Come le pattuglie della stradale, anche i loro mezzi procedono lenti, non oltre gli ottanta chilometri all’ora, perché parte del lavoro consiste nell’osservare lo stato delle cose per rendersi conto di eventuali anomalie. Ogni squadra percorre circa trecento chilometri a notte. Attorno a loro il mondo sembra fermo. E tutto resta così, in uno stato di sospensione, almeno fino alle 5 del mattino, quando la vita lentamente riprende. È quella l’ora in cui in autostrada si incontra anche qualche tassista, soprattutto sulle tratte che vanno verso gli aeroporti delle grandi città. Ma non solo.
“Io una notte ho portato una coppia fino in Valle d’Aosta. Partendo da Roma”, racconta Luca Martinini. “Ero quasi alla fine del turno”, ricorda il tassista romano, “e stavo tornando a casa. I clienti erano due. Con loro avevano solo due bottiglie d’acqua. Durante il viaggio mi hanno raccontato che stavano correndo dal figlio che si era messo nei guai. Erano molto tristi. Non è stato un viaggio facile”.
“Salutandomi”, dice ancora il tassista, “la signora si è raccomandata di fermarmi a riposare lungo la strada per Roma. Sono stati molto gentili”. Di solito però il lavoro di notte è più tranquillo. “A me la notte piace: è libertà”, dice Martinini. Ma, spiega, bisogna anche stare attenti, soprattutto nelle ore che precedono l’alba, quando si è davvero soli.

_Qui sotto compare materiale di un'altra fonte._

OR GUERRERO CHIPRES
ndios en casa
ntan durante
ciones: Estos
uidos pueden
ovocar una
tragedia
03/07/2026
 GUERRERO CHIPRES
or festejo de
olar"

In certe aree di servizio attorno alla capitale dove gli capita di fermarsi con i colleghi per un caffè e una chiacchiera, per esempio, “c’è un’atmosfera molto strana. Magari incontri la guardia giurata che ha appena staccato, agenti di polizia, qualche collega. Ma anche gente scoppiata. E non sempre è facile”. Comunque, aggiunge, “di notte le clienti migliori sono le prostitute: sono tranquille, pagano e rispettano il nostro lavoro”.
“Di notte ho trovato la mia pace, mi fa stare bene”, racconta anche la tassista di Milano Cristina Russo. Rispetto a Roma però la situazione sembra più movimentata. “La città”, dice, “è diventata molto pericolosa, soccorriamo tanti che sono stati rapinati o aggrediti”. Russo non si è mai trovata ad avere a che fare con situazioni davvero drammatiche. Dipende forse anche dal suo modo di comportarsi.
“Di notte serve pazienza e capacità di giocarsela un po”, spiega. E non sempre è facile perché “molte persone purtroppo si allargano in modo fastidioso, anche imbarazzante. Si deve essere duri quando serve”. In autostrada le capita di andare soprattutto verso gli aeroporti. “Una sera è successo tre volte. Ho stappato una bottiglia per festeggiare”, dice scherzando. Il problema, spiega, “è che, quando devi rientrare in città verso l’alba, allora il viaggio può diventare eterno, perché dopo le 6 le autostrade attorno a Milano sono trafficatissime”.
L’alba nelle stazioni di servizio è annunciata dal motore di qualche camion che si accende e sovrasta il cinguettio degli uccelli che hanno cantato tutta la notte sugli alberi. Altrove invece le prime luci del mattino colgono quasi di sorpresa chi si è trovato su una nave, necessaria prosecuzione dell’autostrada per chi viaggia tra la Sardegna e il continente. “La notte in nave è cortissima”, racconta Broglio. “Ci si imbarca verso le 22, per ultimi. Si mangia in fretta e verso mezzanotte già si dorme perché al massimo alle 5 bisogna essere in piedi”. In cabina, racconta, “sei con i colleghi, con persone che non conosci. C’è chi russa, chi si sveglia. Io però spesso riesco a riposare perché sono sola, considerate le poche autiste in Italia”.
Sull’acqua viaggiano anche i traghetti che trasportano chi deve attraversare lo stretto fra Reggio Calabria e Messina, mentre quelli che attraversano la laguna di Venezia navigano lenti lungo il canale della Giudecca e poi si affacciano su San Marco, diretti verso il Lido. Nascosti dalla nebbia, come il sole che ormai si prepara a chiudere la notte.